Governor Greg Abbott signed a hemp legalization bill into law in 2019, signaling the start of a booming hemp industry in Texas. Robin Goldstein, a cannabis economist at the University of California-Davis, said he estimates the hemp industry in Texas to be worth about $3 to 4 billion. He said legalizing hemp products doesn’t make them more common, but makes products safer and better regulated. “That’s an insidious side effect of prohibitions,” Goldstein said in testimony. “With unregulated products, you don’t know what you’re getting.”
Susan Hays, an attorney practicing cannabis law, said low doses of THC are non-intoxicating. Consuming the plant as-is with its naturally occurring levels of THC is healthier than isolating certain compounds like CBD: She said this is known as the “entourage effect” in which the whole is greater than the sum of its parts. She compared CBD products with low levels of THC to over-the-counter aspirin. “That’s not going to make anybody high,” Hays told the committee. “It doesn’t need to be over-regulated, because over regulation means excess cost, and that drives people back into the black and gray markets.”
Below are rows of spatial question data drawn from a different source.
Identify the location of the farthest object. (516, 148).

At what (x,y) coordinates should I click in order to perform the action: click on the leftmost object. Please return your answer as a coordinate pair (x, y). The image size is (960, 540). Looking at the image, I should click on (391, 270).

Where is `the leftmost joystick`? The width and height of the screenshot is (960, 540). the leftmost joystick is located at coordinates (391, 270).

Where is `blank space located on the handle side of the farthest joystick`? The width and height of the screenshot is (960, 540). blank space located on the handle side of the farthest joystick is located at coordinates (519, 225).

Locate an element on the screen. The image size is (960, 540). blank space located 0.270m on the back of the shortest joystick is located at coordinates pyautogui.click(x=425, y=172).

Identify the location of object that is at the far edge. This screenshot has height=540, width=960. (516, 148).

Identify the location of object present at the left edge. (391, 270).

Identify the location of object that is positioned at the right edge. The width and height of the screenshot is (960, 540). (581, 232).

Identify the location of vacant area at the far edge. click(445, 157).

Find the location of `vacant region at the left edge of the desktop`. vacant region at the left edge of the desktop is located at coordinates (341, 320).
Some witnesses questioned why “drinkables” were the only form of consumable allowed. King, the HB 28 author, said that drinks as opposed to gummies, are harder to mistake for a “child’s favorite.”
The Panhandle Republican added that to effectively regulate THC products the state shouldn’t take on more than it can handle. “We have an elephant here and trying to eat the elephant more than one bite at a time also causes some problems,” King said.
King acknowledged his bill would harm businesses in Texas but said it’s worth the pain. “It’ll certainly be negative, because you’re shrinking what can legally be produced and manufactured for consumption,” King said. “But I do think at some point the regulatory environment is going to exist. … We were looking for a way to start small with regulation and get it right.”
Allen Police Chief Steve Dye spoke against the House bill as he said the state should ban all THC to address enforcement issues of what constitutes legal THC and difficulties with testing. He said in Allen, kids were “streaming” into dispensaries. “This plague is in every city and every town and state agencies will never have the resources to regulate,” said Dye, who is an outspoken supporter of the Senate’s proposed ban.
Hays, the cannabis lawyer, brought a tincture, her self-professed favorite sleeping gummies, and a beverage with THC in it and, upon request, passed all three around to the state representatives like a class show-and-tell. King assured the room he wouldn’t “pop any tops” on the beverage. Legislators then asked the next several questions with the slim purple can in hand.
The committee also spent several hours hearing from the public on (and mostly against) SB 3, which is authored by Lubbock Republican Senator Charles Perry, who also sponsored the hemp legalization bill several sessions ago.
Lieutenant Governor Patrick has made the Senate’s THC ban bill one of his personal legislative crusades this session—which included a TV news-style video report featuring his personal visit to an Austin THC retail shop (where he was carded).
It’s also proven divisive—not just with those in the hemp industry, but among fellow Republicans, including Agriculture Commissioner Sid Miller, whose agency regulates hemp production in Texas.
Patrick, ever the buzzkill, recently threatened to force a special session if his THC ban doesn’t pass.